Ford Motor Co. (NYSE: F) and General Motors Co. (NYSE: GM) both face challenges as 2012 closes that they did not face at the start of the year. Most of the trouble comes from Europe, where each has a substantial part of its overall sales. Next year the hurdle could be the U.S. market in which each has prospered. A slowing economy and fiscal cliff damage to consumer spending may make it harder for the two companies to improve profits and hold current production levels in America.

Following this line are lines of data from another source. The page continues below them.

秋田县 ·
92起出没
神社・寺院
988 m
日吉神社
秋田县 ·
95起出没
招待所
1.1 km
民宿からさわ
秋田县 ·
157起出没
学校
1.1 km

GM decided to hold on to its extremely troubled Opel division, which is the umbrella of its Europe operations. Many investors hoped GM would jettison the property and sell it to a local manufacturer like Peugeot. But a European car company may be unable to raise funds to bolster market share as the EU recession deepens. And GM’s loss of almost $500 million in Europe for its third quarter would make a transaction even harder. Doubling down in a dying market likely would not give bankers an appetite to fund an auto deal for an EU-based company to buy Opel. And GM would have to take a multibillion-dollar write-off on factories and union obligations if it did exit Europe. For whatever reason, GM management remains committed to the region. That means it has made a commitment to lose money there, probably for years.
Ford’s problems in Europe are only slightly worse than GM’s. Ford’s worldwide third-quarter profits fell 1.1%, and Europe was the cause. The second-largest U.S. manufacturer lost $468 million in the region. It took record results in North America to almost offset Europe’s drag.
Although U.S. sales pulled both GM and Ford back to profitability after the battering each took during the recession, their market share gains have disappeared and unit sales have slowed. If the American economy tips toward another sharp slowdown, with the fiscal cliff as the probable cause, total U.S. car sales may fall in 2013. For the first 10 months of the year, GM sold 2,163,479 cars and light trucks. That made it the market share leader in America, but its sales were only up 3.6% for the year, compared with a 13.8% increase for the entire industry. Ford’s sales rose 4.9% for the same period to 1,853,015.
A surge in the U.S. sales of Toyota Motor Corp. (NYSE: TM) hurt GM and Ford. With production trouble caused by the Japan earthquake behind it, Toyota can once again build enough cars and light trucks to handle American demand. Its sales rose 30% in the first 10 months of the year to 1,726, 666, so it is biting at Ford’s heels.
The “rising tide” that lifted American car sales for most large manufacturers helped GM and Ford. Now, the tide may go out in 2013.